The fourth deals with discussing of the work or study. This is because I adopted the desk study which is one of the methods of secondary data collection unlike the primary data collection which will have to do with data presentation. The fifth which is the final chapter of this research study consist of my recommendations, summary of the entire research work and conclusion.
The secondary method of data collection is less expensive. More so, this technique of data collection is descriptive and analytical in nature. This technique of data collection will make it necessary for the researcher to gather data ranging from already published books and materials, articles and journals, private and public documents, and press materials such as newspapers.
1.7 Scope of Study
This study is concerned about the Niger Delta and examining whether or not the amnesty granted to the militants is the path to peace in the Niger Delta region of Nigeria.
The time dimension used in this study is 2009 to 2013. This is the period when the amnesty offer was granted to the Niger Delta militants by the Nigerian government and the beginning of the rehabilitation process.
1.8 Limitation of Study
It is worthy to make mention here that despite the soundness a research work has there must be some limitations and factors that acted as an obstacle to the researcher. Thus, one of the obstacles to this study is the difficulty in obtaining relevant data. In addition, insufficient funds also acted as an obstacle. Also, time constraint is another limitation to this work.
Notwithstanding the aforementioned, the researcher believes that a good research study had been carried out. And so, it is the hope that the findings of this study will be acceptable and will in turn lead to development in the Niger Delta region.
1.9 Significance of Study
The significance of this research study is hinged on the fact that the findings from this study will fill an existing gap in the discourse. From the research study, I found out that a large number of Nigerians particularly indigenes of Niger Delta are of the view that the amnesty granted to the militants in the Niger Delta would not solve the age long crisis in the region. In some quarters they opine that the Nigerian state should move from theoretical to practical federalism, so that each component unit would get the free hand to control its resources and determine the appropriate use of these resources. More so, I found out that the peace in the region will remain fragile if the underlying causes of militancy are left unaddressed.
Finally, I found out from the study that the amnesty offer sensitizes violence in the sense that it creates the awareness to the Nigerian populace that violence pays.

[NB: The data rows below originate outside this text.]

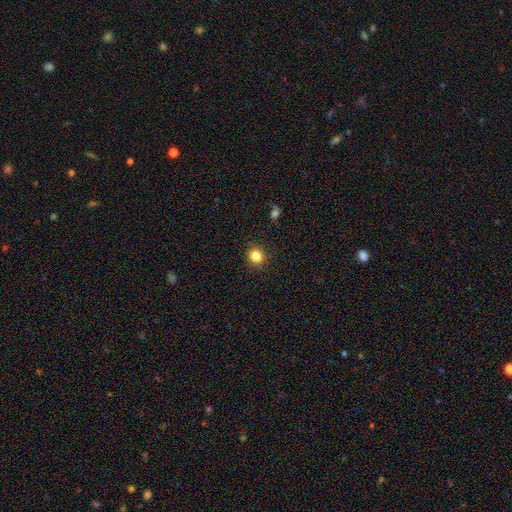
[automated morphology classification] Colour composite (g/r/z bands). It shows a smooth galaxy with no disk features (83%) that is round (88%). Merging: none (89%).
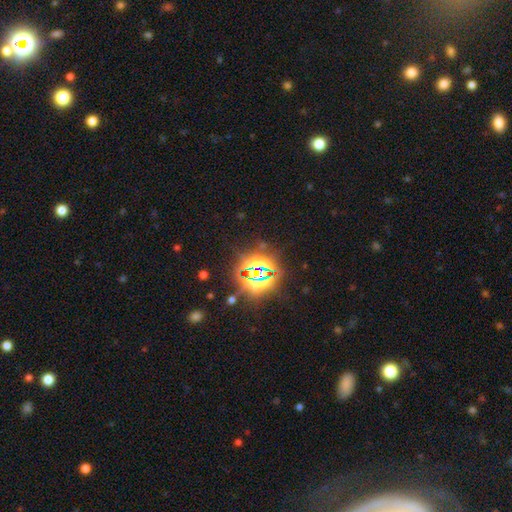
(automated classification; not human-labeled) Q: Smooth or featured?
A: star or artifact (75%); runner-up: smooth (13%)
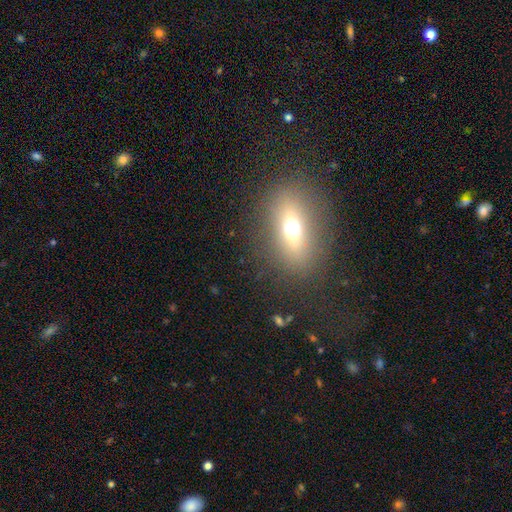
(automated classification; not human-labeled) Q: Smooth or featured?
A: smooth (55%); runner-up: featured or disk (30%)
Q: How rounded?
A: in between (68%); runner-up: round (16%)
Q: Merging?
A: none (80%); runner-up: minor disturbance (11%)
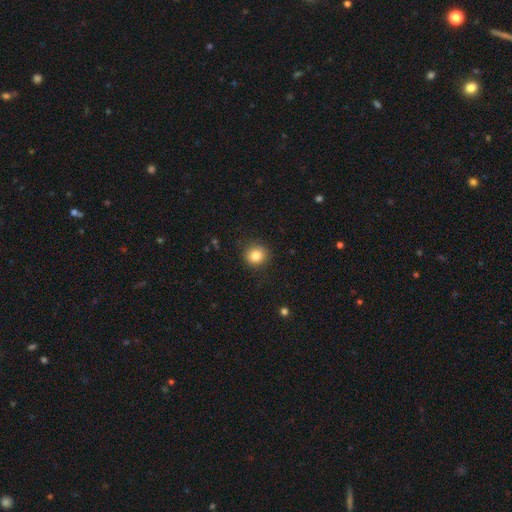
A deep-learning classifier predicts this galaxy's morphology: Smooth or featured? Predicted: smooth (p=0.84). How rounded? Predicted: round (p=0.89). Merging? Predicted: none (p=0.88).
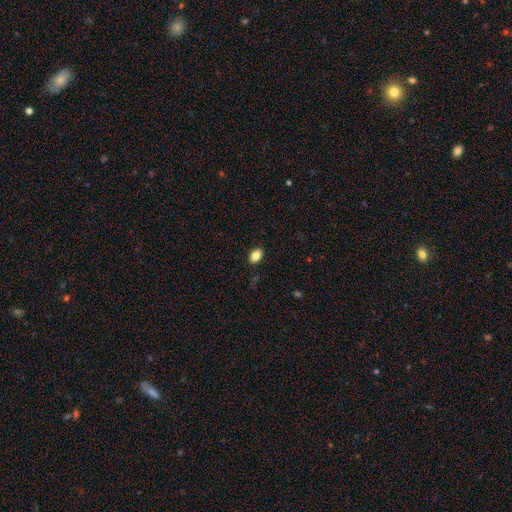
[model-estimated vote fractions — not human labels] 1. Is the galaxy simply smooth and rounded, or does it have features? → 84% smooth, 9% star or artifact, 7% featured or disk.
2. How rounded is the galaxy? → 82% in between, 16% round, 1% cigar-shaped.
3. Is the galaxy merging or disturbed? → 88% none, 9% minor disturbance, 2% major disturbance, 1% merger.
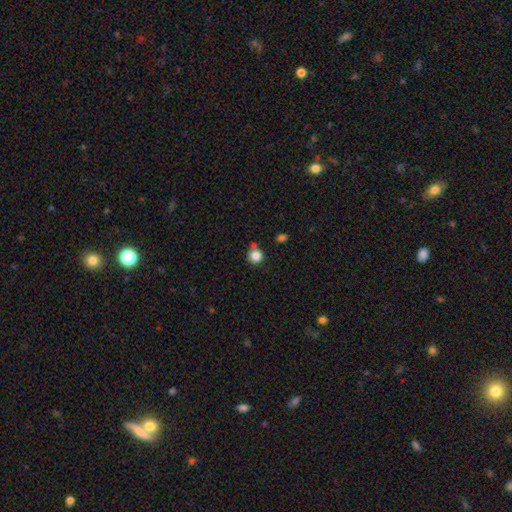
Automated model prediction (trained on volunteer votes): Smooth or featured? Predicted: smooth (p=0.84). How rounded? Predicted: round (p=0.92). Merging? Predicted: none (p=0.75).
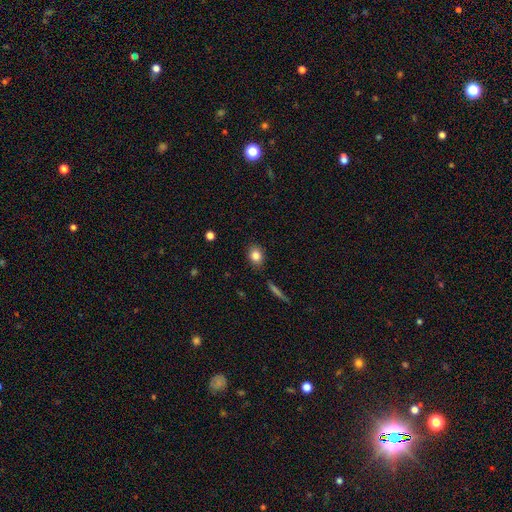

The study is relevant in the sense that since the Niger Delta crisis is a national issue, it will arouse the consciousness of the general public thereby helping to improve the policies pertaining to the development of the Niger Delta and bring about long lasting peace in the region to the populace that do not benefit from the amnesty offer.
The importance of this study is anchored on the fact that the findings will fill an existing gap; hence a contribution to knowledge as regards the Niger Delta crisis and the amnesty programme. Therefore to the academic community it will serve as a compliment to already existing literature on the issue.